* _Directive_
Rewrite the material below so that every occurrence of "WCA Marketing Team" becomes "WCA Branding Team", leaving the rest of the text as it is.

Saved data entries:
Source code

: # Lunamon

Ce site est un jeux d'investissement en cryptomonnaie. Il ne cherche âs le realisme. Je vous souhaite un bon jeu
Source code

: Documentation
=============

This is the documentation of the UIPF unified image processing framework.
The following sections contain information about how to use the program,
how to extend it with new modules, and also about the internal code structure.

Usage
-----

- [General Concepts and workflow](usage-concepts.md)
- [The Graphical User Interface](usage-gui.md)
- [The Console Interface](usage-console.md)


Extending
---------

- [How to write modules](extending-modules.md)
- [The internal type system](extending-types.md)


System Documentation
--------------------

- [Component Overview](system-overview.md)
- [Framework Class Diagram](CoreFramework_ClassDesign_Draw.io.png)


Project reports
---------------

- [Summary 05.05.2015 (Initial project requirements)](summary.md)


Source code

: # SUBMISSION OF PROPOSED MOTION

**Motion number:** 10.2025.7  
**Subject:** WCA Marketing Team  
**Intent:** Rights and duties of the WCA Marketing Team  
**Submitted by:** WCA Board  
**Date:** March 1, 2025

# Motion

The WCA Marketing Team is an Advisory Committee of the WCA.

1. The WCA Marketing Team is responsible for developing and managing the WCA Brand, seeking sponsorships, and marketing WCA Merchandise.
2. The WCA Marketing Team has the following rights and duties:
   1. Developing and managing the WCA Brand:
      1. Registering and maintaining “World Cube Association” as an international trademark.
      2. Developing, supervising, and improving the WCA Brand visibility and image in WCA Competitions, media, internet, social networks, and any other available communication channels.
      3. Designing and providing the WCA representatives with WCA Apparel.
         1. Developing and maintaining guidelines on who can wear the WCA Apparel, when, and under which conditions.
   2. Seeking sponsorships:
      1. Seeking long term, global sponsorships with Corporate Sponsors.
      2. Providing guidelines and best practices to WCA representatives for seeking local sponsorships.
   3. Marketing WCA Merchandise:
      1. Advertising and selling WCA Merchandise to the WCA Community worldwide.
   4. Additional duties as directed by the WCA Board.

* _Solution to the problem_
Source code

: # Lunamon

Ce site est un jeux d'investissement en cryptomonnaie. Il ne cherche âs le realisme. Je vous souhaite un bon jeu
Source code

: Documentation
=============

This is the documentation of the UIPF unified image processing framework.
The following sections contain information about how to use the program,
how to extend it with new modules, and also about the internal code structure.

Usage
-----

- [General Concepts and workflow](usage-concepts.md)
- [The Graphical User Interface](usage-gui.md)
- [The Console Interface](usage-console.md)


Extending
---------

- [How to write modules](extending-modules.md)
- [The internal type system](extending-types.md)


System Documentation
--------------------

- [Component Overview](system-overview.md)
- [Framework Class Diagram](CoreFramework_ClassDesign_Draw.io.png)


Project reports
---------------

- [Summary 05.05.2015 (Initial project requirements)](summary.md)


Source code

: # SUBMISSION OF PROPOSED MOTION

**Motion number:** 10.2025.7  
**Subject:** WCA Branding Team  
**Intent:** Rights and duties of the WCA Branding Team  
**Submitted by:** WCA Board  
**Date:** March 1, 2025

# Motion

The WCA Branding Team is an Advisory Committee of the WCA.

1. The WCA Branding Team is responsible for developing and managing the WCA Brand, seeking sponsorships, and marketing WCA Merchandise.
2. The WCA Branding Team has the following rights and duties:
   1. Developing and managing the WCA Brand:
      1. Registering and maintaining “World Cube Association” as an international trademark.
      2. Developing, supervising, and improving the WCA Brand visibility and image in WCA Competitions, media, internet, social networks, and any other available communication channels.
      3. Designing and providing the WCA representatives with WCA Apparel.
         1. Developing and maintaining guidelines on who can wear the WCA Apparel, when, and under which conditions.
   2. Seeking sponsorships:
      1. Seeking long term, global sponsorships with Corporate Sponsors.
      2. Providing guidelines and best practices to WCA representatives for seeking local sponsorships.
   3. Marketing WCA Merchandise:
      1. Advertising and selling WCA Merchandise to the WCA Community worldwide.
   4. Additional duties as directed by the WCA Board.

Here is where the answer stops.